Eric Kripke n'a jamais caché ses intentions. Dans une interview accordée à Télérama, le créateur de The Boys affirme que rire des violences du trumpisme est « dur mais vital », à l'approche de la cinquième et dernière saison sur Prime Video.
Kripke veut « se moquer de la vision du monde des fascistes ».
The Boys a débarqué sur Prime Video en 2019, adaptée des comics de Garth Ennis et Daric Robertson. Cinq saisons, une note de 8.5/10 sur TMDB et un spin-off (Gen V) plus tard, la série s'est imposée comme la satire politique la plus frontale de la télévision américaine. Eric Kripke, déjà créateur de Supernatural (15 saisons, 2005-2020), a transformé un défouloir gore en charge contre le populisme autoritaire. Le personnage de Homelander, narcissique drapé dans la bannière étoilée, est devenu un miroir à peine déformé du réel. Chaque saison a grimpé d'un cran dans l'allégorie, passant des dérives sécuritaires post-11 septembre à l'assaut du Capitole version superhéros.

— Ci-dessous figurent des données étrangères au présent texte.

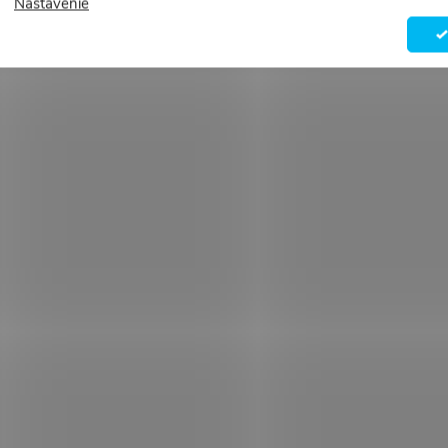
Nastavenie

Peu de séries grand public osent nommer aussi frontalement leur cible. Dans un paysage où la plupart des shows politiques restent prudemment allégoriques, The Boys force la réaction : rire, malaise, ou les deux à la fois. Que Kripke choisisse de terminer maintenant, plutôt que de diluer son propos sur huit saisons, dit quelque chose de sa discipline. C'est aussi ce qui rend cette dernière salve potentiellement explosive.
Antony Starr, l'interprète de Homelander, était quasi inconnu du public américain au moment du casting. Acteur néo-zélandais repéré pour son travail dans Banshee, il a convaincu l'équipe dès son audition. Kripke a raconté que la salle était restée silencieuse après sa performance, tant elle avait mis tout le monde mal à l'aise — exactement ce qu'il cherchait.